La casa come un essere vivente? che cosa vi salta in mente? Ha senso considerare la nascita, la vita e il funzionamento di una casa o di un edificio come quelli di un essere umano, come qualcosa che può ammalarsi, che ha bisogno di cure per essere conservata in buona salute?
La domanda è meno banale si quanto si pensi. Intanto anche una casa ha una sua “storia naturale”, vitale. Per fabbricarla occorrono delle materie prime tratte dalla natura, rielaborate e trasformate alla fine in muri, finestre, vetri, ascensori. Una casa è in grado di soddisfare dei bisogni umani, solo se è alimentata continuamente con materiali, come l’acqua e le fonti di energia. L’uso della casa porta inevitabilmente ad un degrado della sua qualità merceologica, della sua attitudine a soddisfare bisogni umani.
Anche le case e gli edifici hanno una loro vita utile, alla fine della quale devono essere demoliti o ricostruiti e i materiali originali – cemento, calce, sabbia, ghiaia, vetro, infissi – vanno a dilatare una qualche discarica di rifiuti inerti, praticamente irrecuperabili. Soltanto una continua revisione, manutenzione, pulizia, riparazione può prolungare la vita di un edificio. Solo pochissimi monumenti sono sopravvissuti dall’epoca antica o dal Medioevo fino ad oggi, rispetto ai milioni di case, ma anche di fabbriche e palazzi, scomparsi – “morti”, se vogliamo usare questo termine – senza lasciare traccia.
Sarebbe possibile migliorare la qualità e allungare la vita delle case? E’ un problema a cui qualche governo comincia a dedicare attenzione: un esempio è offerto dalle norme europee che impongono un aumento della sicurezza e della durata degli impianti elettrici, delle uscite e delle scale: norme che, fra l’altro, offrono occasioni di occupazione e lavoro.
La qualità dell’aria all’interno degli edifici può essere migliorata con una adeguata ventilazione ed evitando errori nella scelta dei materiali da costruzione. Da una ventina di anni a questa parte, per esempio, si è costatato che l’aria all’interno degli edifici contiene il gas radioattivo radon, che si forma continuamente dal decadimento dell’uranio e del torio che sono presenti nelle lave, nei graniti, in molti cementi e rocce. Una trappola tecnologica da cui è possibile uscire con una adeguata scelta e controllo chimico e fisico dei materiali impiegati nelle costruzioni.
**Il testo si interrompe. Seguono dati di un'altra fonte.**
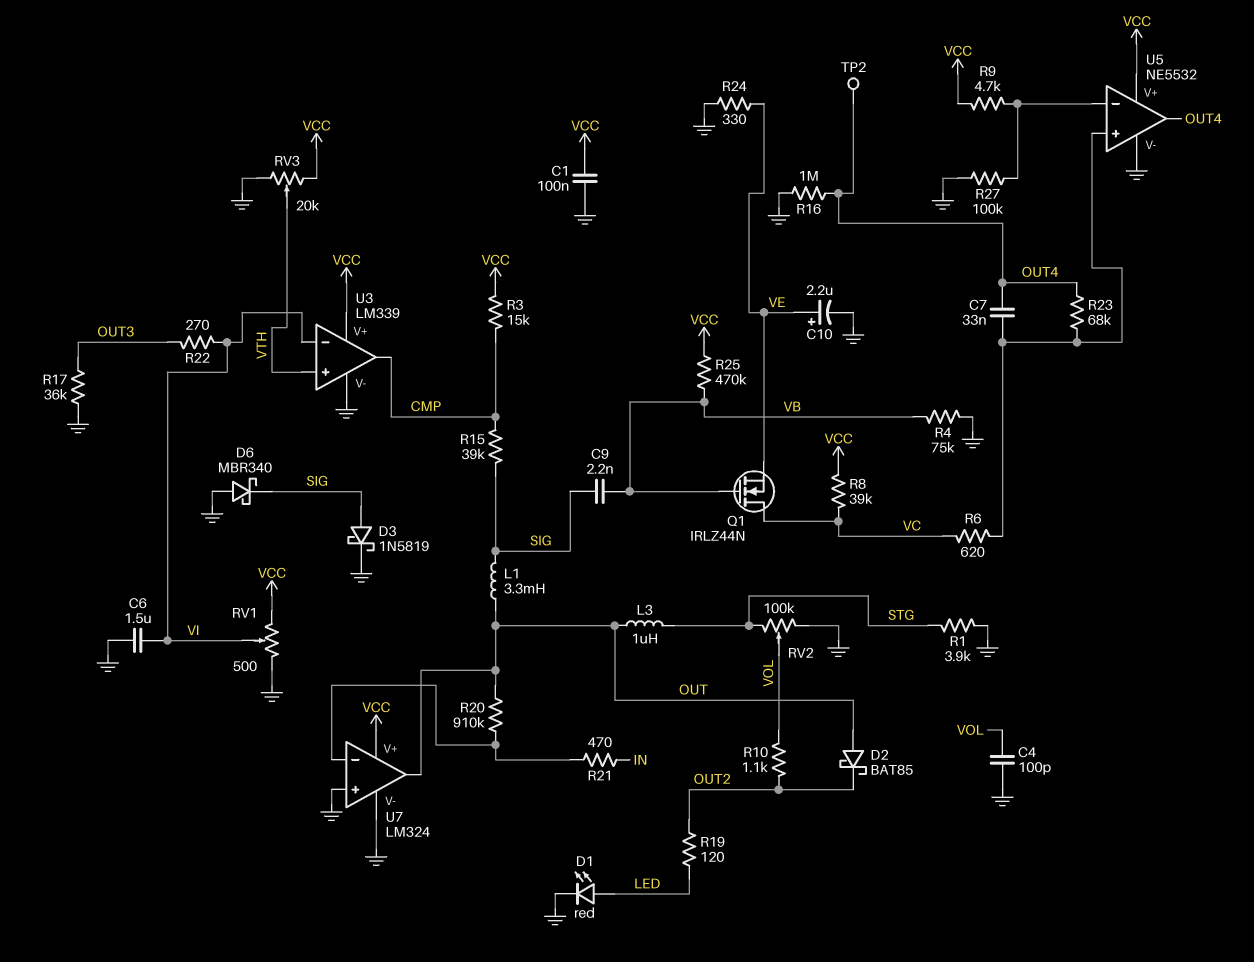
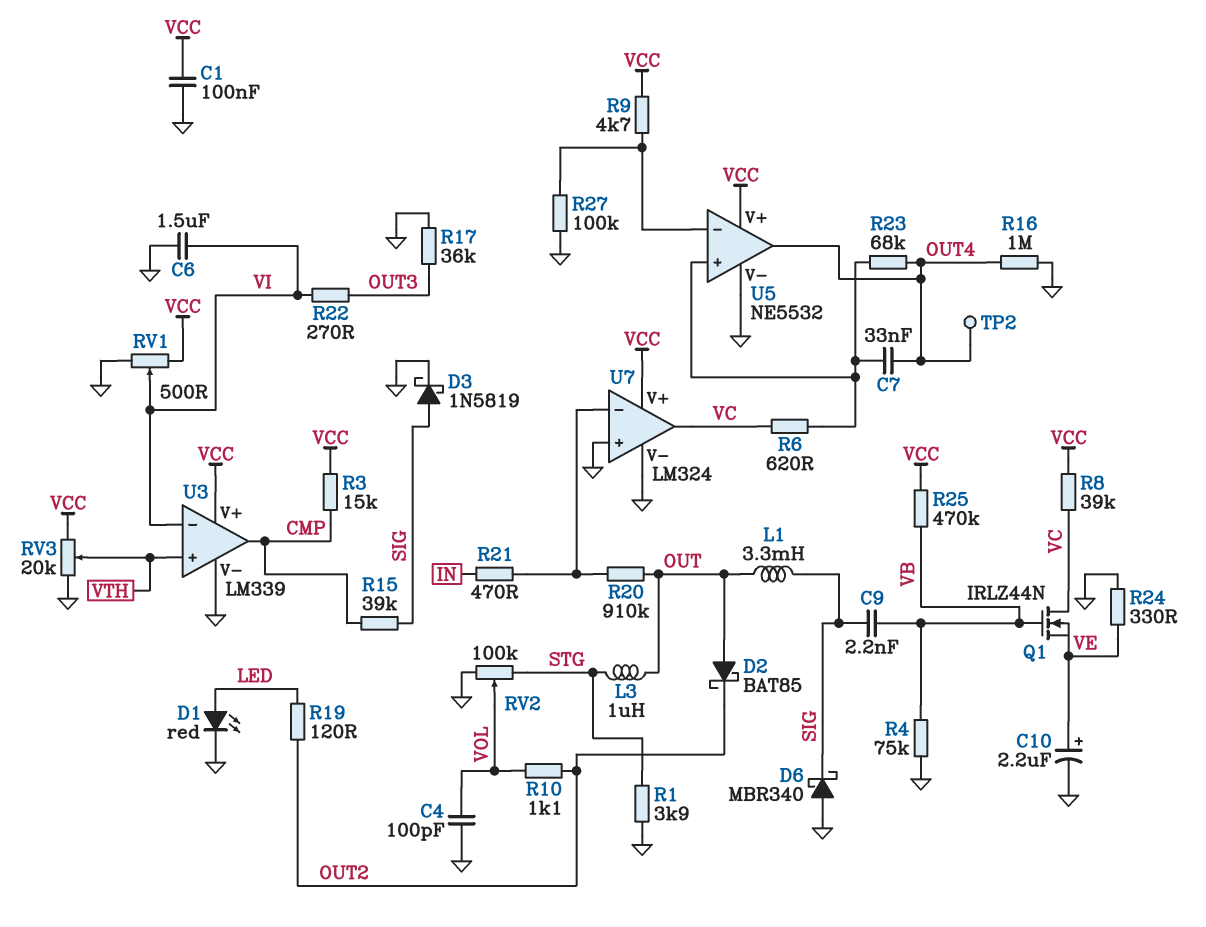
U7 pin out: OUT -> VC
Un altro esempio di come la vita di una casa – e la salute dei suoi abitanti – possono essere compromessi è rappresentato dalla scoperta che per decenni in molti materiali adatti per l’isolamento termico ed acustico è stato impiegato amianto, un minerale fibroso, le cui sottili fibre, durante l’uso e l’usura dei pannelli isolanti, si disperdono nell’aria e provocano effetti cancerogeni. E’ così apparso che l’apparente efficienza economica, il minore consumo di energia, aveva fatto cadere in una trappola così grave che adesso tutti i materiali contenenti amianto devono essere tolti dalla circolazione e sostituiti con altri materiali isolanti, meno nocivi, che pure esistono in commercio.
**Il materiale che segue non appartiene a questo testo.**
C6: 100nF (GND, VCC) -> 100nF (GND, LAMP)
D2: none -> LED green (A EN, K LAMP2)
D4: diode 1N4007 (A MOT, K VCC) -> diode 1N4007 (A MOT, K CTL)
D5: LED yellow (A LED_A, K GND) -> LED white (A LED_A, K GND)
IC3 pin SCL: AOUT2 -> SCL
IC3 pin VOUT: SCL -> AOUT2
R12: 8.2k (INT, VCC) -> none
Si accennava prima che, per la sua vita, una casa deve essere ”alimentata” con un continuo flusso di acqua che occorre agli abitanti per le cucine, i bagni, per lo scarico dei rifiuti. Nelle case e negli edifici di acqua – un bene scarso – se ne usa troppa; eppure i consumi potrebbero essere diminuiti con perfezionamenti nei rubinetti, docce, gabinetti, o anche predisponendo due circuiti di distribuzione dell’acqua, uno alimentato con acqua di buona qualità per usi alimentari, di cucina e di lavaggio, e uno alimentato con acqua di qualità anche scadente per i gabinetti e per annaffiare.
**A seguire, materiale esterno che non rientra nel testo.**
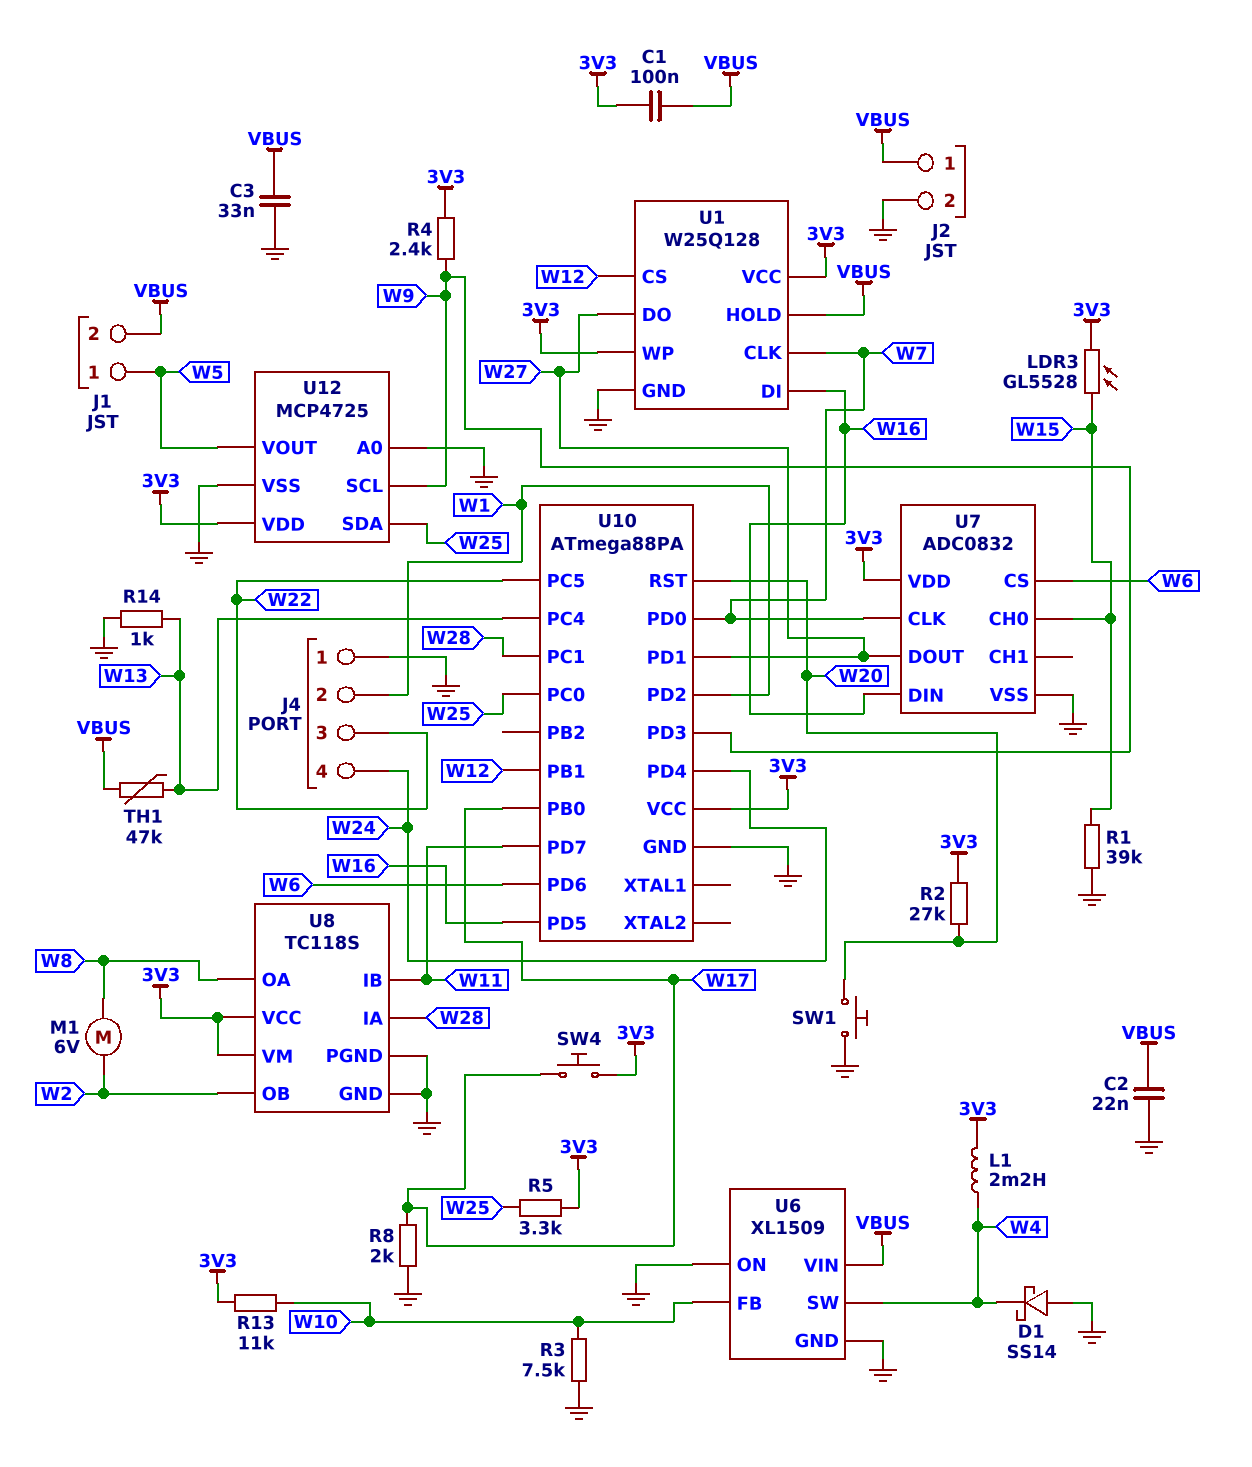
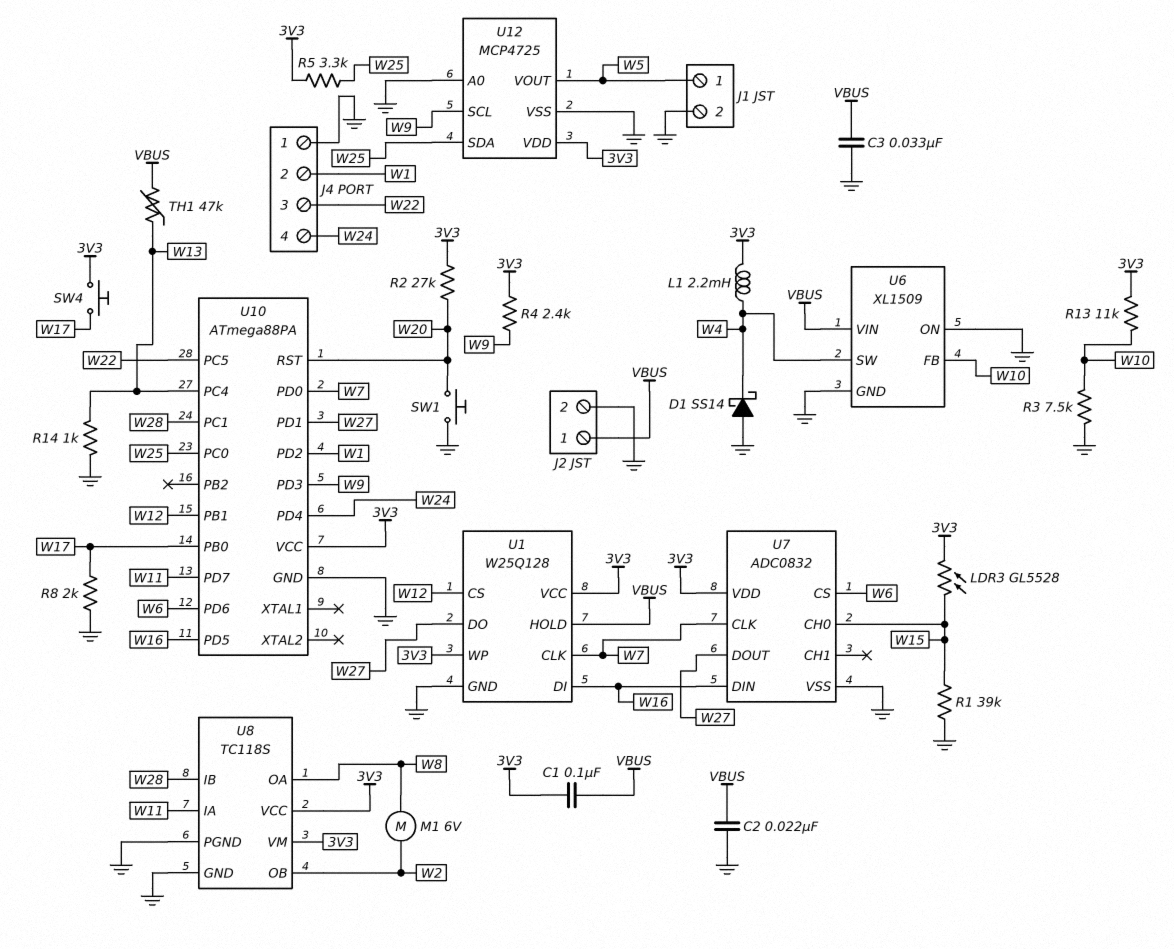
J1 pin 2: VBUS -> GND
U8 pin IA: W28 -> W11
U8 pin IB: W11 -> W28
I consumi di energia richiesti dall’illuminazione e dal riscaldamento, funzioni essenziali per la vita della casa, potrebbero diminuire orientando in maniera adeguata gli edifici, predisponendo le finestre in modo da rendere massima la luce all’interno delle stanze, utilizzando il calore solare per il riscaldamento domestico, un’occasione avviata e perduta come dimostrano le migliaia di metri quadrati di pannelli solari, installati e poi abbandonati alla corrosione, sul tetto di scuole e case. Tutto questo è oggetto di studio da parte di una speciale disciplina, la bioarchitettura, anche se le indicazioni di tale disciplina trovano ancora sordi troppi costruttori e progettisti.
Eppure la vita delle case e la qualità della loro vita – e di quella degli abitanti – può essere prolungata e migliorata soltanto se gli edifici sono progettati, fin dall’inizio, con nuovi razionali criteri, fra l’altro imposti dai vincoli ecologici e territoriali con cui si dovranno fare sempre più i conti.